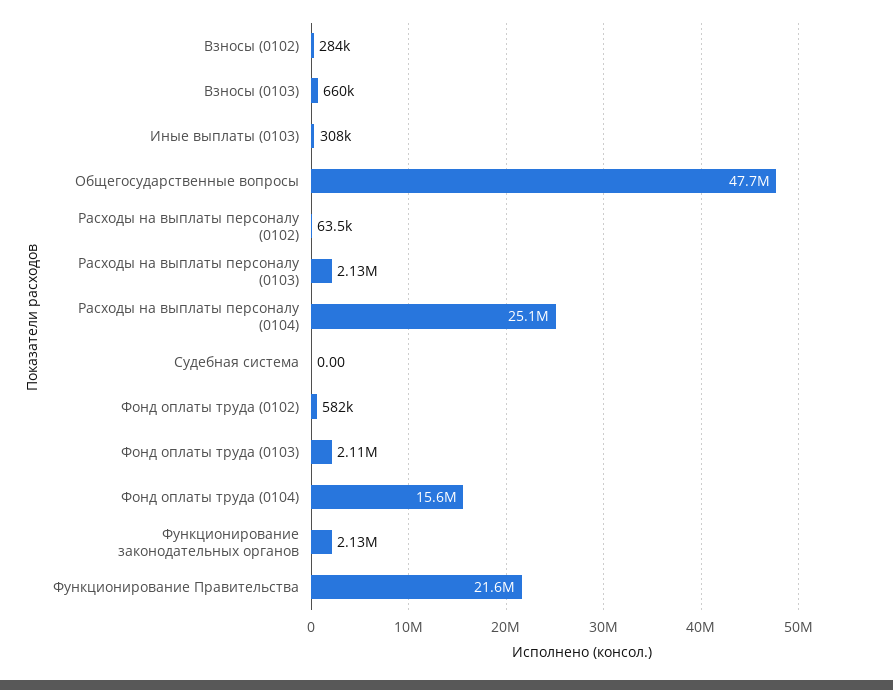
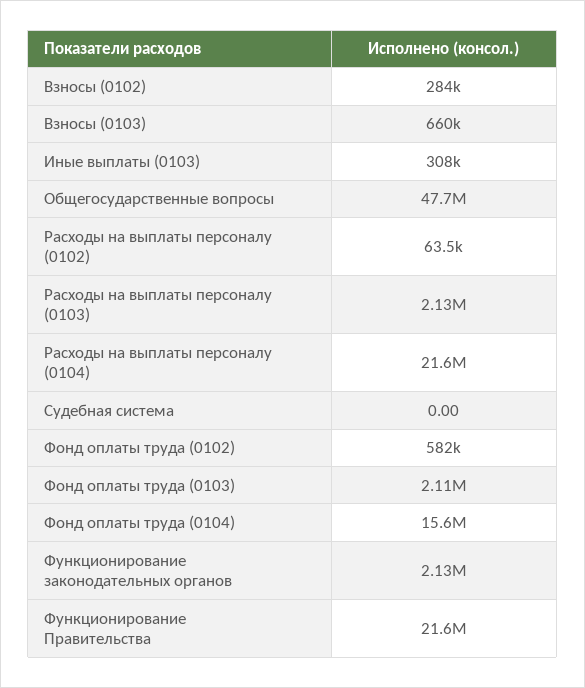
  {
    "Взносы (0102)": 284000,
    "Взносы (0103)": 660000,
    "Иные выплаты (0103)": 308000,
    "Общегосударственные вопросы": 47700000,
    "Расходы на выплаты персоналу (0102)": 63500,
    "Расходы на выплаты персоналу (0103)": 2130000,
-   "Расходы на выплаты персоналу (0104)": 25100000,
+   "Расходы на выплаты персоналу (0104)": 21600000,
    "Судебная система": 0,
    "Фонд оплаты труда (0102)": 582000,
    "Фонд оплаты труда (0103)": 2110000,
    "Фонд оплаты труда (0104)": 15600000,
    "Функционирование законодательных органов": 2130000,
    "Функционирование Правительства": 21600000
  }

◆ EXERCISE
Everything in the listing must be restated word for word, except for the pictures.

◆ WRITTEN RESPONSE
  {
    "Взносы (0102)": 284000,
    "Взносы (0103)": 660000,
    "Иные выплаты (0103)": 308000,
    "Общегосударственные вопросы": 47700000,
    "Расходы на выплаты персоналу (0102)": 63500,
    "Расходы на выплаты персоналу (0103)": 2130000,
-   "Расходы на выплаты персоналу (0104)": 25100000,
+   "Расходы на выплаты персоналу (0104)": 21600000,
    "Судебная система": 0,
    "Фонд оплаты труда (0102)": 582000,
    "Фонд оплаты труда (0103)": 2110000,
    "Фонд оплаты труда (0104)": 15600000,
    "Функционирование законодательных органов": 2130000,
    "Функционирование Правительства": 21600000
  }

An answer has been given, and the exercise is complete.